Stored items
---

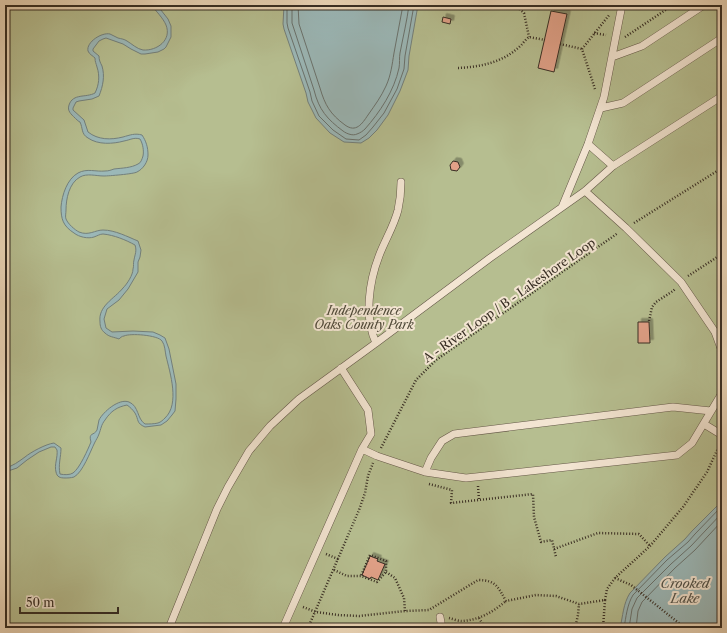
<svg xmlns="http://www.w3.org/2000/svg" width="727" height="633" font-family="'Libre Caslon Text',serif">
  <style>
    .green { fill: #b6be90; stroke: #76765a }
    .water { fill: #9bb8b8; stroke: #73807c }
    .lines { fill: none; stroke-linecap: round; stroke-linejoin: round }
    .shore { stroke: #69726e; stroke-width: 1 }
    .building { fill: #e1a188; stroke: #372d23; filter: url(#shadow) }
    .lane-casing { stroke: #645848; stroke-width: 8 }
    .path { stroke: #372d23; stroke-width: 2.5; stroke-dasharray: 1 2; stroke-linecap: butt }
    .lane { stroke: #f3e5d2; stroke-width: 7 }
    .labels { text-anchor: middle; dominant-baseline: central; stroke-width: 4; stroke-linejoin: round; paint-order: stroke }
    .street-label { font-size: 12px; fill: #372d23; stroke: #f3e5d2 }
    .park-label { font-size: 12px; font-style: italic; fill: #504a39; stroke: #f3e5d2 }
    .water-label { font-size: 13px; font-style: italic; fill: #505048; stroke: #f3e5d2 }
  </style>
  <defs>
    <filter id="shadow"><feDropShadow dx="3.5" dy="-3.5" stdDeviation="0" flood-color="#0004"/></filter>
  </defs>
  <rect width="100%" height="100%" fill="#ecd7b9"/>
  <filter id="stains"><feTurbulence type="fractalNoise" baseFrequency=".005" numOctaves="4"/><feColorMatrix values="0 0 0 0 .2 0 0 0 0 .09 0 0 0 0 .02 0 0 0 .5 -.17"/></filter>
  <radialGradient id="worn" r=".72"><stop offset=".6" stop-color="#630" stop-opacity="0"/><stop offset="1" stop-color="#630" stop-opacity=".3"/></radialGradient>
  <path class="green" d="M 5,5 L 722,5 L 722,628 L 5,628 Z"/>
  <path class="water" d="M 151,5 L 157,5 L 168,19 L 171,26 L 171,37 L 166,47 L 164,49 L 158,52 L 145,54 L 141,54 L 131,49 L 123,44 L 106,38 L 103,39 L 99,41 L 93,49 L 93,51 L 99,56 C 99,60 100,62 102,66 C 105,76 103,86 99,96 L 92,99 L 79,101 L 76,102 L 73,108 L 73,110 L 84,120 L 88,132 C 98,140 111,140 123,137 C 130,135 135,133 142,135 C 146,141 148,147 148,155 C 148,162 143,169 137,172 C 134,174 108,176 104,176 C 96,176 87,173 80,177 C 69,183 66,199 66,210 C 66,213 65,217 66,219 C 68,224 75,230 79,232 C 89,236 95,230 103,230 C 115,230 128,237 138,241 L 141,250 L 140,257 L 138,262 L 138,272 L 128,289 L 119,300 L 107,309 L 104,319 L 106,328 L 112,332 L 133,331 L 153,332 L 160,335 L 165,338 L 169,349 L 176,384 L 176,399 L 175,411 L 172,415 L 167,421 L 161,425 L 145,427 C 136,423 139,420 135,413 C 133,410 130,407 127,405 C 117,407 111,411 105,420 C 101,425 101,429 99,434 C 98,437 96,440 95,442 C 90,452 83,472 74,477 C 71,478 67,478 65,478 C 60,478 57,477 56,472 C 54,465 58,457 57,450 L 55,447 L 51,447 L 39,452 L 27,460 L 17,468 L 5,472 L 5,468 C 13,466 18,462 25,457 C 31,452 46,444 54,443 L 61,448 C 61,457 58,465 60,474 C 64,475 70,475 73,473 C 80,468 88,449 91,442 C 88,432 94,436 97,430 C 98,427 98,423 99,420 C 103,412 119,398 129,402 C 139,406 137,419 145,424 C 149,424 154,424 158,423 C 161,422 163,420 165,418 C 180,404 170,373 166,356 C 165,351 165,345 162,341 C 158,335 130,333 124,336 C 122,336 120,338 119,339 C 114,337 109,337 105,333 C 101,330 100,326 100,322 C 98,306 114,299 123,288 C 127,284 133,275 133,269 C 134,266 133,263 134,260 C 135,254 137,251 135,245 C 126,240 114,235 103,234 C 100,234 97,236 94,237 C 88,239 79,237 74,233 C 63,226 61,219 61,207 C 62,195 67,179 78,173 C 87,168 96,172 105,171 C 109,171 111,170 114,169 C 122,168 131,168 138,164 C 141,163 142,159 143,156 C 144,151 143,144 140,139 C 134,137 130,140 124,141 C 113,144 98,145 88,138 C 81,134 83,128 80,122 C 79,122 75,118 75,118 C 71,114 67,111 69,105 C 73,93 86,98 95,93 C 99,85 100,76 97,67 C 96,63 95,62 95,58 C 93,56 89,54 88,51 C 86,42 102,32 110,34 C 113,35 115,37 118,38 C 122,39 124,39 127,41 C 132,44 137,49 143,50 C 157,51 172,40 166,25 C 163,18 156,11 151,5 Z
    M 284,5 L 418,5 L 409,56 L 408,70 L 400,91 L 388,115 L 377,130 L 369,138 L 361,143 L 344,142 L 330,133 L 316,118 L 308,102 L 306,93 L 284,29 L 283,24 Z
    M 722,501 L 722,628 L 620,628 C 623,616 623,604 630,593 L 665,557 L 685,539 L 692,531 Z"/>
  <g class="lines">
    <path class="shore" d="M 287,5 L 287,23 L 288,28 L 310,92 L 312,101 L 319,116 L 333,130 L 346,139 L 359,140 L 366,135 L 373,127 L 384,113 L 397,89 L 404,69 L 405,56 L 414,5
      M 292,5 L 292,23 L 293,26 L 314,90 C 319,110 327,119 343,131 C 347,134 353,136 357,134 C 360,133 363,131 365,129 C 380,112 394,91 399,68 C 400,63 399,58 400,53 C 403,37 407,21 409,5
      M 298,5 L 299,24 L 320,88 C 325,105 330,114 345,125 C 356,133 362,124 368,115 C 375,105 381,97 386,86 C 391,75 392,65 394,53 C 397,37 400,21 403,5
      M 624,628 C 626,617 627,605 633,595 L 667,560 L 688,542 L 695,534 L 722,506
      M 629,628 L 632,609 L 637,598 L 671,564 L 691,546 L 722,513
      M 636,628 L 638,611 L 642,602 L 675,568 L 695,550 L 722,521"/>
  </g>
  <path class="building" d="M 551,11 L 567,14 L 554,72 L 538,68 Z
    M 443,17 L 451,19 L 450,24 L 442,22 Z
    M 453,161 L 458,162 L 460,167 L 457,171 L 451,170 L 450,165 Z
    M 638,322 L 649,322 L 650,343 L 638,343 Z
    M 370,556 L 378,559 L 377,561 L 385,564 L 378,580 L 371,577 L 370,579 L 362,575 Z"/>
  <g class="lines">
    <g class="lane-casing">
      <path id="lane" d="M 612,57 L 642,46 L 704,5
        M 601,108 L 623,103 L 722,38
        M 588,144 L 613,166
        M 585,191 L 626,228 L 681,282 L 715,332 L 722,351
        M 562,207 L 588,144 L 604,97 L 622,5
        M 376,343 C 364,317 369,282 379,256 C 385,240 394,226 398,210 C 400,201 401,191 401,182
        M 711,411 L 673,407 L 454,434 L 442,441 L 431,458 L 425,472 L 466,478 L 677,455 L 692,443 L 722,393
        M 704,424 L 722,435
        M 362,449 L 377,456 L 425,472
        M 440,617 L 442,628
        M 169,628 L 217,509 L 228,487 L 249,451 L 270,426 L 299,399 L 376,343 L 490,258 L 585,191 L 613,166 L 722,96
        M 283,628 L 362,449 L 371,434 L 368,410 L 341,368"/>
    </g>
    <path class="path" d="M 515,5 L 524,13 L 529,37
      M 594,33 L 606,35
      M 625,37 L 673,5
      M 560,44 L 582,49
      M 458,68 C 479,67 501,63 518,48 C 522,45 525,40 529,37 L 545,40
      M 595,89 L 582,49 L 610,14
      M 634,223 L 722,168
      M 688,276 L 722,254
      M 649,321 L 652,307 L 656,302 L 673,291 L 675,289
      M 381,448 L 416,380 L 436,360 L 618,233
      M 429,484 L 452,490 L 451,503 L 533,494 L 534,517 L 541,542 L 552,540 L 556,557
      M 478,486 L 479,500
      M 554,549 L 598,533 L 639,534 L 650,546
      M 326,554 L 338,559
      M 334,570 L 347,576 L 361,576 L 377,582 L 386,572 L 386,561 L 370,555 L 361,576
      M 386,572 L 395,578 L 404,598 L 405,611
      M 615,578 L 631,585 L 685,628
      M 303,607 L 316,612 L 338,615 L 359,616 L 405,611 L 429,610 L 478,580 C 496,580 498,587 506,601 L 536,595 L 556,596 L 579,604 L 605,600 L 607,589 L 615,578 L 650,546 L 683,507 L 707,472 L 720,444
      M 449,618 C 453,619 458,621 462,621 C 479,620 493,612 506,601
      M 479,618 L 485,628
      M 308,628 L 359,510 L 365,493 L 368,476 L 373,463
      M 575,628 L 578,615 L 579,604
      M 603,628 L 605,600
      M 697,628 L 699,625"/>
    <use href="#lane" class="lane"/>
  </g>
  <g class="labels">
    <g class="street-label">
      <text transform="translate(509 300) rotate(-35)">A - River Loop / B - Lakeshore Loop</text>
    </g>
    <g class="park-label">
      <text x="364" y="310">Independence<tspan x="364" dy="14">Oaks County Park</tspan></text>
    </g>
    <g class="water-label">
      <text x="685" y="583">Crooked<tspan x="685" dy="15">Lake</tspan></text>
    </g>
  </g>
  <rect width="727" height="633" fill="none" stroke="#ecd7b9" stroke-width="20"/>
  <rect x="6" y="6" width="715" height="621" fill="none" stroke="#372d23" stroke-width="2"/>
  <rect x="10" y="10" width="707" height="613" fill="none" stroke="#372d23"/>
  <path d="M20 607v6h98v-6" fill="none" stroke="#372d23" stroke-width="2"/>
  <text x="26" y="607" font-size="12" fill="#372d23" stroke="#f3e5d2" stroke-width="3" paint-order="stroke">50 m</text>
  <rect width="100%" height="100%" filter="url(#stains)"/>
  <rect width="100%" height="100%" fill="url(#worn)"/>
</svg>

---

What to produce -
Copy all lines above where "linecap" is present.

Task response -
    .lines { fill: none; stroke-linecap: round; stroke-linejoin: round }
    .path { stroke: #372d23; stroke-width: 2.5; stroke-dasharray: 1 2; stroke-linecap: butt }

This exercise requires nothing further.